+++ EXTRACTED MATERIAL +++

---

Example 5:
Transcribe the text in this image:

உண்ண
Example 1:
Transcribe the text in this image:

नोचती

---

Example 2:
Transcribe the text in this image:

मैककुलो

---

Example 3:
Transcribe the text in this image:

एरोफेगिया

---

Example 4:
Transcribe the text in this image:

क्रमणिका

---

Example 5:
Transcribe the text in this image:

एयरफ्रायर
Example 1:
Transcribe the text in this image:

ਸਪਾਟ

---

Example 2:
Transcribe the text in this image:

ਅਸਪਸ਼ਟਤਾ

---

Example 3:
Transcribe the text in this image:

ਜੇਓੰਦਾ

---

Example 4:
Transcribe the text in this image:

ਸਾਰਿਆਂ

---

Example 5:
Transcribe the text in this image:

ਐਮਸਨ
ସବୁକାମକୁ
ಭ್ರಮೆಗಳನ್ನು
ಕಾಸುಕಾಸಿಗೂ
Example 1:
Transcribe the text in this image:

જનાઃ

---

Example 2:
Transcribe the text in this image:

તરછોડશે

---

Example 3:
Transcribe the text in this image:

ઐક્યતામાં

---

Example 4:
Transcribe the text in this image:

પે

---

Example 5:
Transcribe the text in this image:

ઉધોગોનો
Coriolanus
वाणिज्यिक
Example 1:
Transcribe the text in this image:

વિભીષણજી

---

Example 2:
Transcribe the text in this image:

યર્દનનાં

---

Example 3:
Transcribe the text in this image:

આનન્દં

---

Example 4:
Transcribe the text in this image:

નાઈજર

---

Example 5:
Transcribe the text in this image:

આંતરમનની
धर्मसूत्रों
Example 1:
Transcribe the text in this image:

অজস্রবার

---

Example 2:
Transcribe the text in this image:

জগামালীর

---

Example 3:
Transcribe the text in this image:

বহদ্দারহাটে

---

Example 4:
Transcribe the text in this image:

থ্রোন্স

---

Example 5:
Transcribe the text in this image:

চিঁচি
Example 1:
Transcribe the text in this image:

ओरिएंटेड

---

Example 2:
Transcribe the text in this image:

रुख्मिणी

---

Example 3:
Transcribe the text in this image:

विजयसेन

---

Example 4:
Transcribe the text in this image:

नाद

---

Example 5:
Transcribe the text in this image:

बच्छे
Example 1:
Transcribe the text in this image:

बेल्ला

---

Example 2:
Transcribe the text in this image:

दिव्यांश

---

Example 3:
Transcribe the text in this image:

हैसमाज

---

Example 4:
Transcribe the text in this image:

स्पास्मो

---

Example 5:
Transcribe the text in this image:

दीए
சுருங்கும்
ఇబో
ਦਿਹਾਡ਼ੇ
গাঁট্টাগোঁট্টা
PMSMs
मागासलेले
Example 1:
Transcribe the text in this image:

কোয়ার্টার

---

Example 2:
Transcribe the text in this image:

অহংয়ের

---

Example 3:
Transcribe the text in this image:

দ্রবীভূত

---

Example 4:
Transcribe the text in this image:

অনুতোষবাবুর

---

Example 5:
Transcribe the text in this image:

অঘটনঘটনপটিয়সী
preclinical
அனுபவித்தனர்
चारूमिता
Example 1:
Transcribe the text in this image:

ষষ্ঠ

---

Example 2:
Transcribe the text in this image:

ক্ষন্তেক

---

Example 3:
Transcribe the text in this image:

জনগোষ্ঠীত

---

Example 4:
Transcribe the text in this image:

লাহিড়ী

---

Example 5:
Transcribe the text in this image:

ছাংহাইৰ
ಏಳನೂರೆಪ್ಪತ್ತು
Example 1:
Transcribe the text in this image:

+++

- **ACTIVITY**
Copy the entries word for word. Leave nothing out.

- **WRITTEN REPLY**
---

Example 5:
Transcribe the text in this image:

உண்ண
Example 1:
Transcribe the text in this image:

नोचती

---

Example 2:
Transcribe the text in this image:

मैककुलो

---

Example 3:
Transcribe the text in this image:

एरोफेगिया

---

Example 4:
Transcribe the text in this image:

क्रमणिका

---

Example 5:
Transcribe the text in this image:

एयरफ्रायर
Example 1:
Transcribe the text in this image:

ਸਪਾਟ

---

Example 2:
Transcribe the text in this image:

ਅਸਪਸ਼ਟਤਾ

---

Example 3:
Transcribe the text in this image:

ਜੇਓੰਦਾ

---

Example 4:
Transcribe the text in this image:

ਸਾਰਿਆਂ

---

Example 5:
Transcribe the text in this image:

ਐਮਸਨ
ସବୁକାମକୁ
ಭ್ರಮೆಗಳನ್ನು
ಕಾಸುಕಾಸಿಗೂ
Example 1:
Transcribe the text in this image:

જનાઃ

---

Example 2:
Transcribe the text in this image:

તરછોડશે

---

Example 3:
Transcribe the text in this image:

ઐક્યતામાં

---

Example 4:
Transcribe the text in this image:

પે

---

Example 5:
Transcribe the text in this image:

ઉધોગોનો
Coriolanus
वाणिज्यिक
Example 1:
Transcribe the text in this image:

વિભીષણજી

---

Example 2:
Transcribe the text in this image:

યર્દનનાં

---

Example 3:
Transcribe the text in this image:

આનન્દં

---

Example 4:
Transcribe the text in this image:

નાઈજર

---

Example 5:
Transcribe the text in this image:

આંતરમનની
धर्मसूत्रों
Example 1:
Transcribe the text in this image:

অজস্রবার

---

Example 2:
Transcribe the text in this image:

জগামালীর

---

Example 3:
Transcribe the text in this image:

বহদ্দারহাটে

---

Example 4:
Transcribe the text in this image:

থ্রোন্স

---

Example 5:
Transcribe the text in this image:

চিঁচি
Example 1:
Transcribe the text in this image:

ओरिएंटेड

---

Example 2:
Transcribe the text in this image:

रुख्मिणी

---

Example 3:
Transcribe the text in this image:

विजयसेन

---

Example 4:
Transcribe the text in this image:

नाद

---

Example 5:
Transcribe the text in this image:

बच्छे
Example 1:
Transcribe the text in this image:

बेल्ला

---

Example 2:
Transcribe the text in this image:

दिव्यांश

---

Example 3:
Transcribe the text in this image:

हैसमाज

---

Example 4:
Transcribe the text in this image:

स्पास्मो

---

Example 5:
Transcribe the text in this image:

दीए
சுருங்கும்
ఇబో
ਦਿਹਾਡ਼ੇ
গাঁট্টাগোঁট্টা
PMSMs
मागासलेले
Example 1:
Transcribe the text in this image:

কোয়ার্টার

---

Example 2:
Transcribe the text in this image:

অহংয়ের

---

Example 3:
Transcribe the text in this image:

দ্রবীভূত

---

Example 4:
Transcribe the text in this image:

অনুতোষবাবুর

---

Example 5:
Transcribe the text in this image:

অঘটনঘটনপটিয়সী
preclinical
அனுபவித்தனர்
चारूमिता
Example 1:
Transcribe the text in this image:

ষষ্ঠ

---

Example 2:
Transcribe the text in this image:

ক্ষন্তেক

---

Example 3:
Transcribe the text in this image:

জনগোষ্ঠীত

---

Example 4:
Transcribe the text in this image:

লাহিড়ী

---

Example 5:
Transcribe the text in this image:

ছাংহাইৰ
ಏಳನೂರೆಪ್ಪತ್ತು
Example 1:
Transcribe the text in this image:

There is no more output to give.